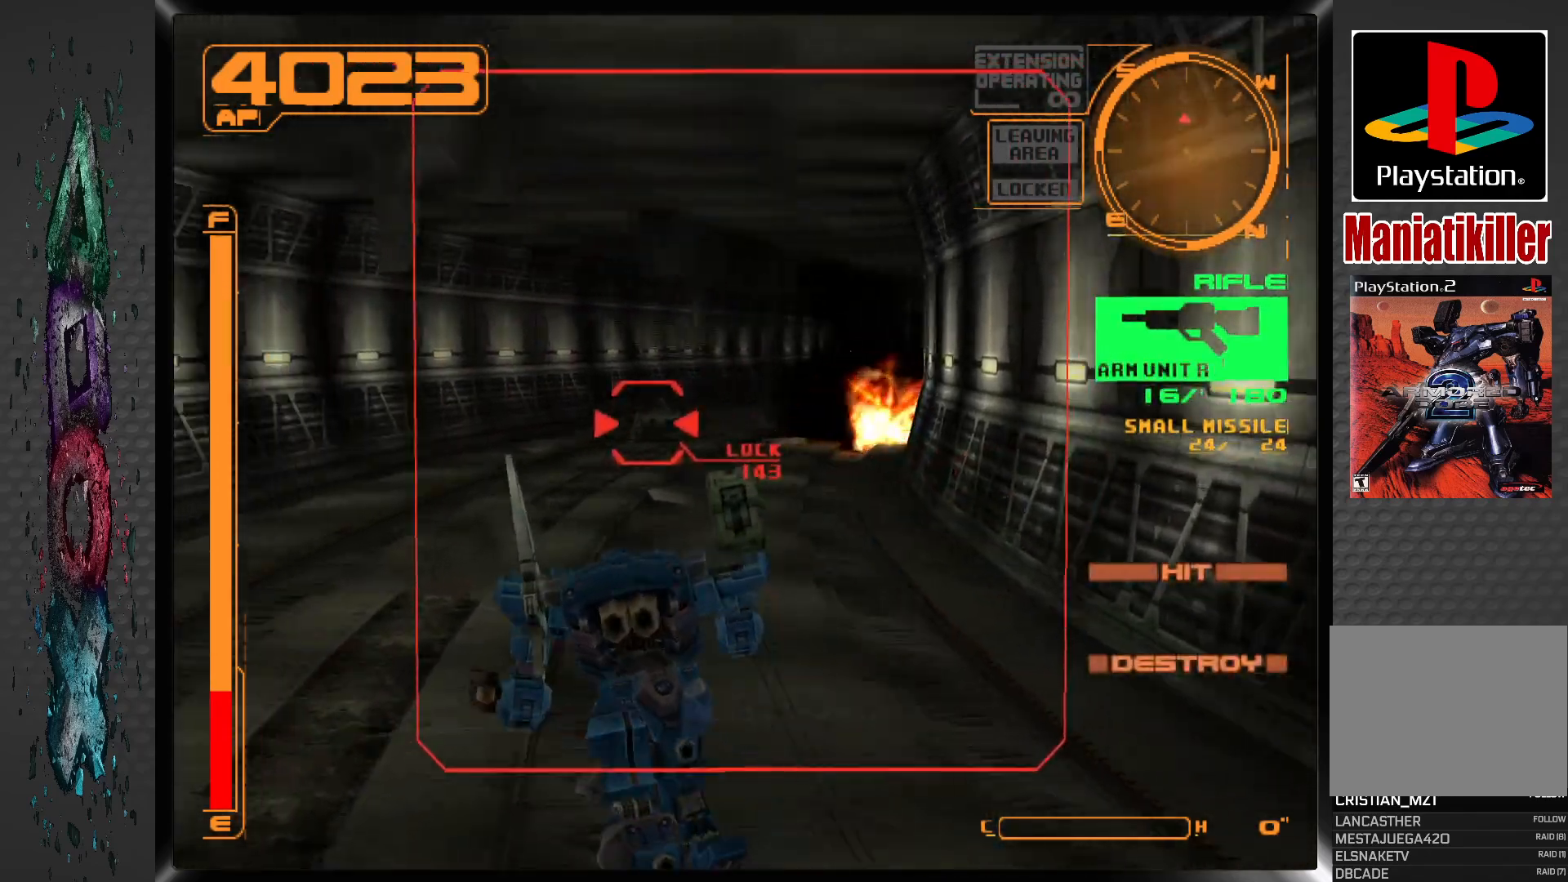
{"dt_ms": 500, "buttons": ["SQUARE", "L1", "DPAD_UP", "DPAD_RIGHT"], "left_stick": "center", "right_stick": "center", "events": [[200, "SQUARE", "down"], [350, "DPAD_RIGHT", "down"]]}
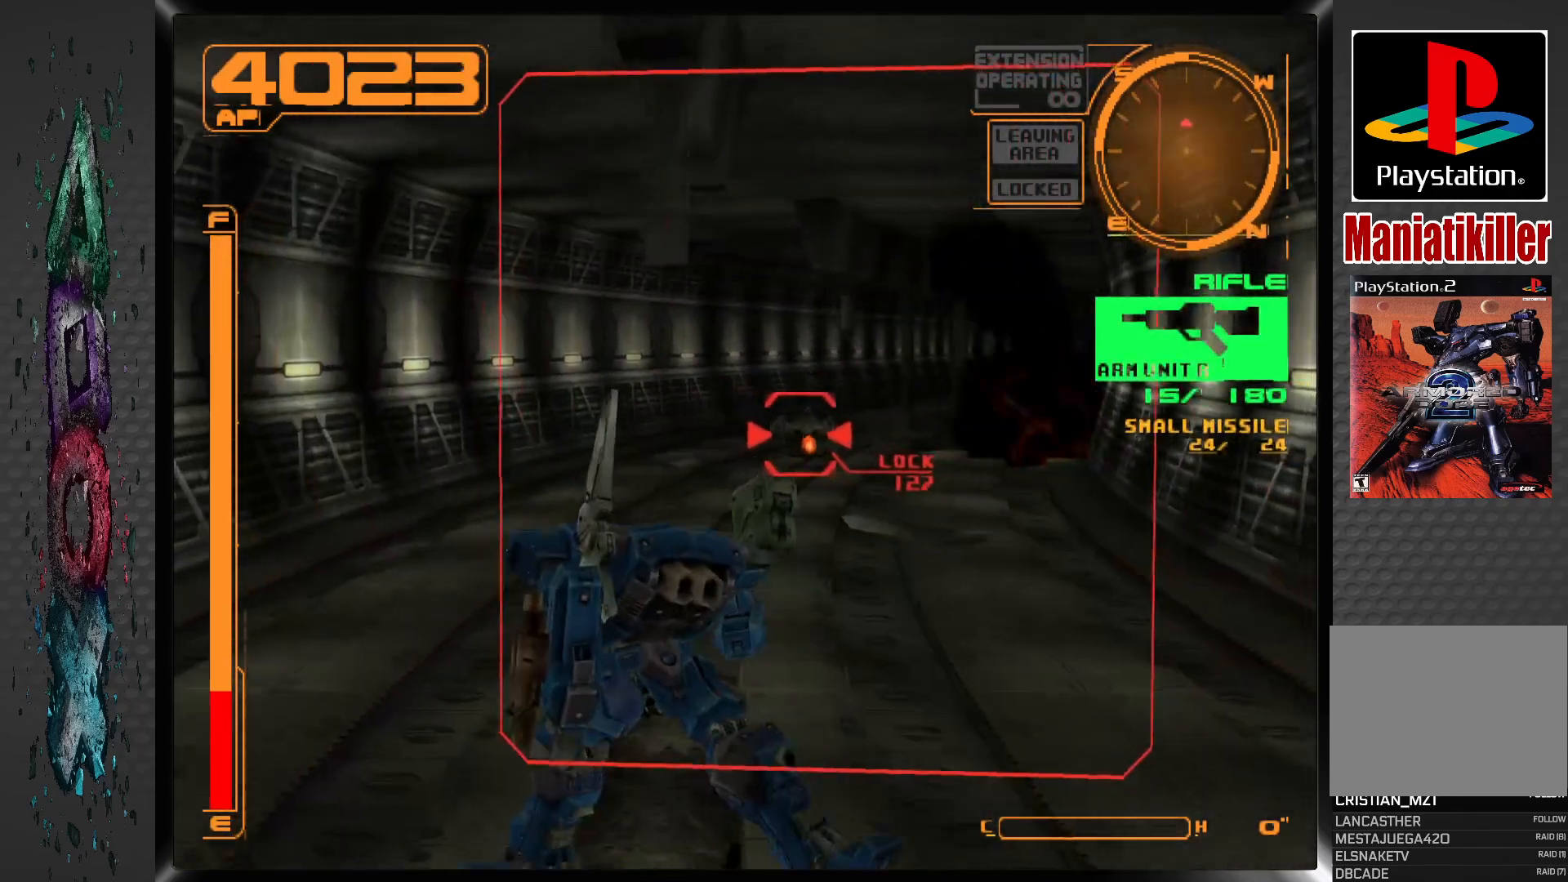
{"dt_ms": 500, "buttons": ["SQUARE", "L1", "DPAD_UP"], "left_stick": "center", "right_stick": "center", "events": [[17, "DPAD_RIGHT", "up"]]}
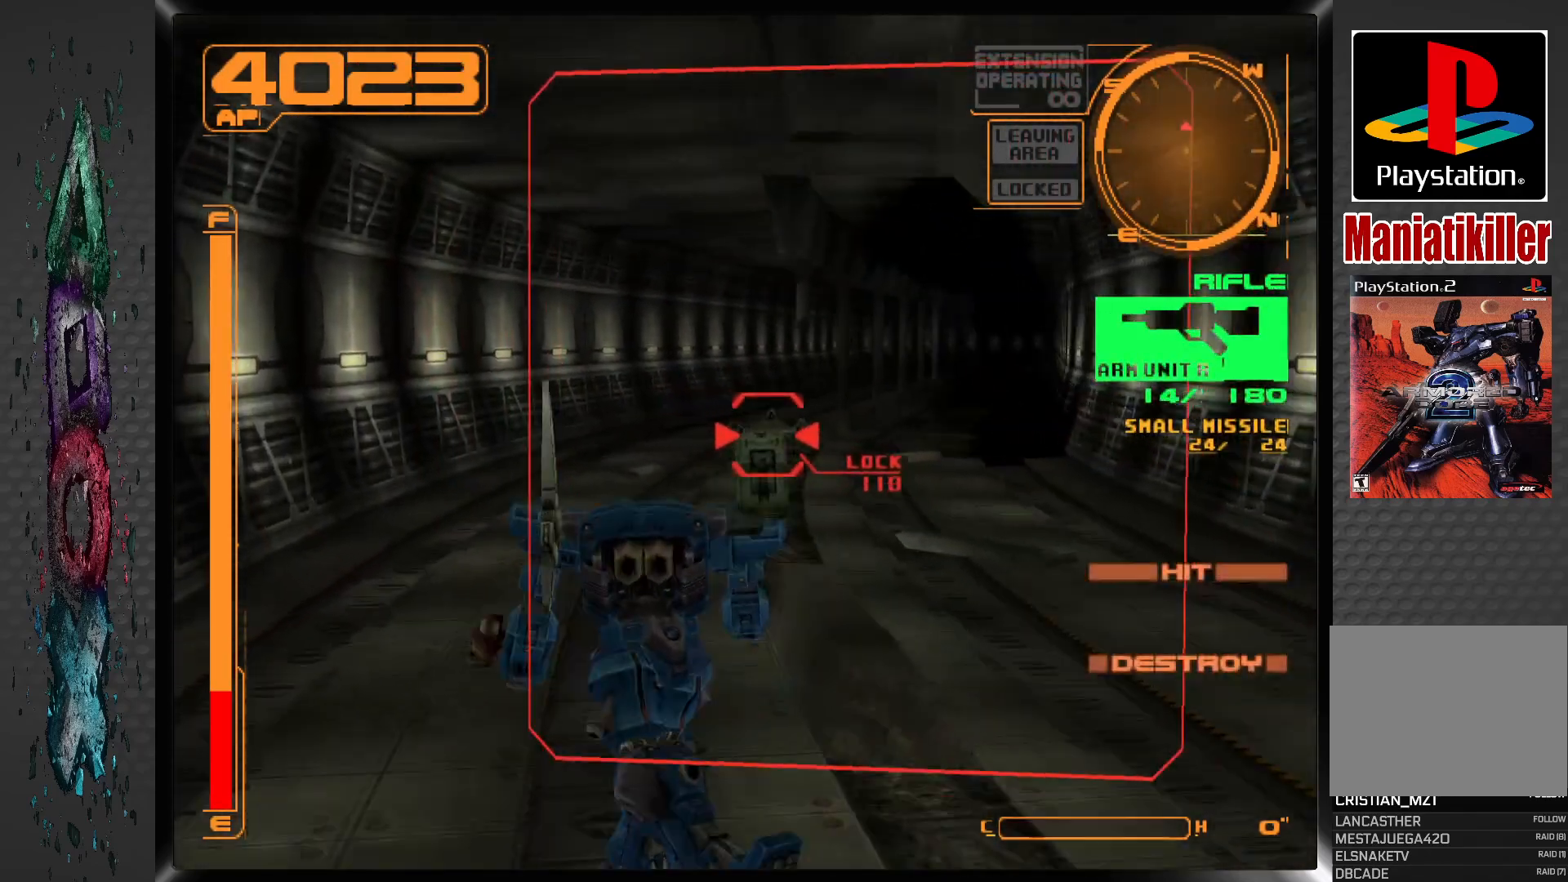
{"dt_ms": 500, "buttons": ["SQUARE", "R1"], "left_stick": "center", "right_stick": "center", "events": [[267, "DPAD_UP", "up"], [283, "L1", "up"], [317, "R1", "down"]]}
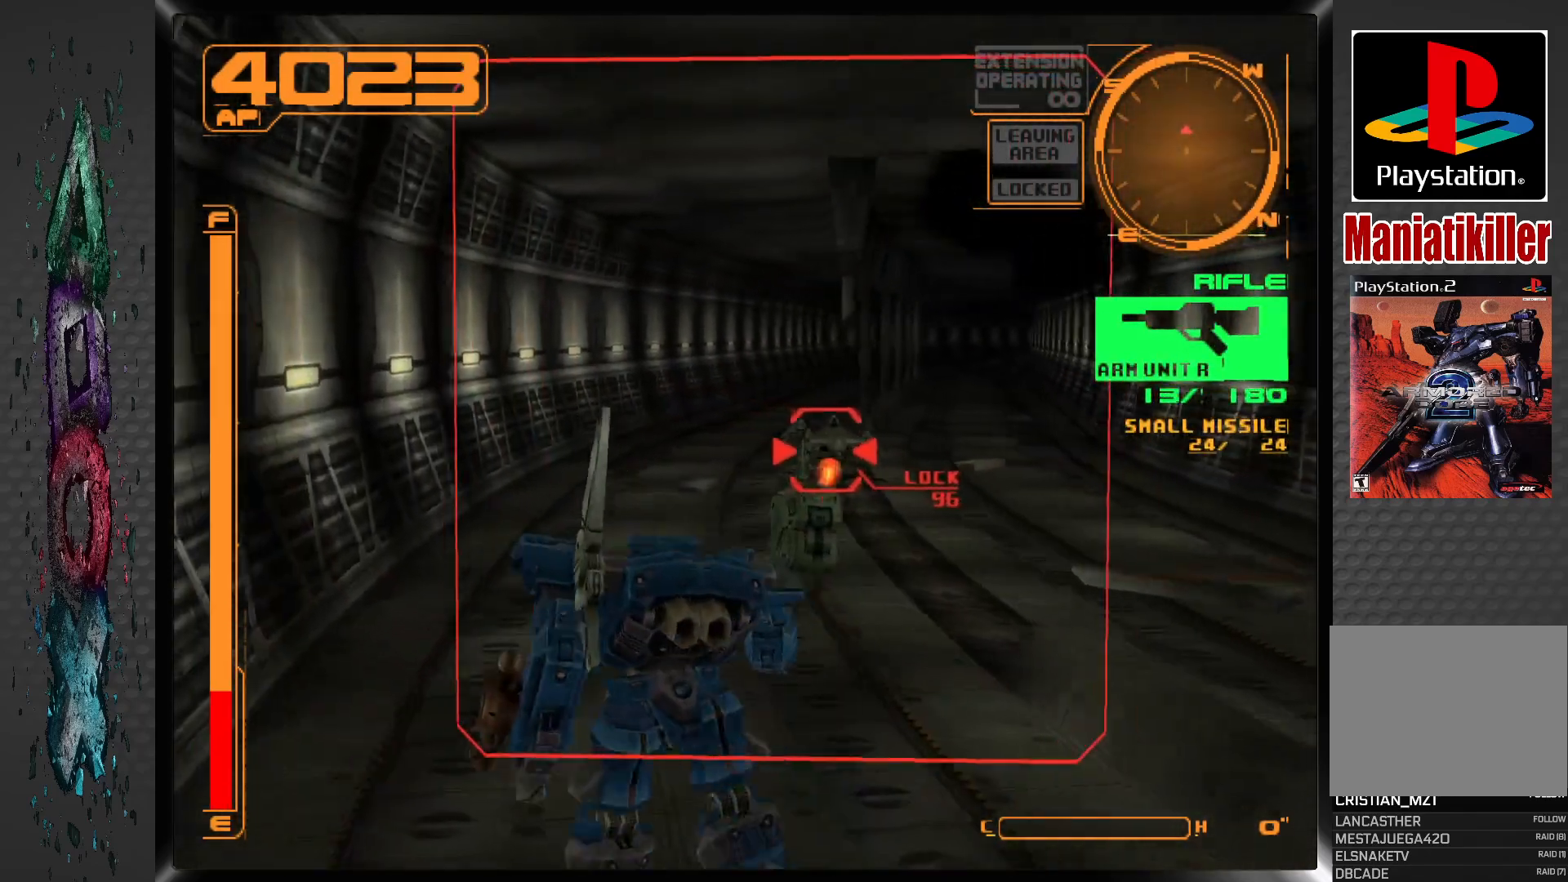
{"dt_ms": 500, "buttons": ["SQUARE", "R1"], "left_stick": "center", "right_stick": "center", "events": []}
•••
** WHAT THE TASK REQUIRES **
Print the material above verbatim except the pictures.

** WRITTEN ANSWER **
{"dt_ms": 500, "buttons": ["SQUARE", "L1", "DPAD_UP", "DPAD_RIGHT"], "left_stick": "center", "right_stick": "center", "events": [[200, "SQUARE", "down"], [350, "DPAD_RIGHT", "down"]]}
{"dt_ms": 500, "buttons": ["SQUARE", "L1", "DPAD_UP"], "left_stick": "center", "right_stick": "center", "events": [[17, "DPAD_RIGHT", "up"]]}
{"dt_ms": 500, "buttons": ["SQUARE", "R1"], "left_stick": "center", "right_stick": "center", "events": [[267, "DPAD_UP", "up"], [283, "L1", "up"], [317, "R1", "down"]]}
{"dt_ms": 500, "buttons": ["SQUARE", "R1"], "left_stick": "center", "right_stick": "center", "events": []}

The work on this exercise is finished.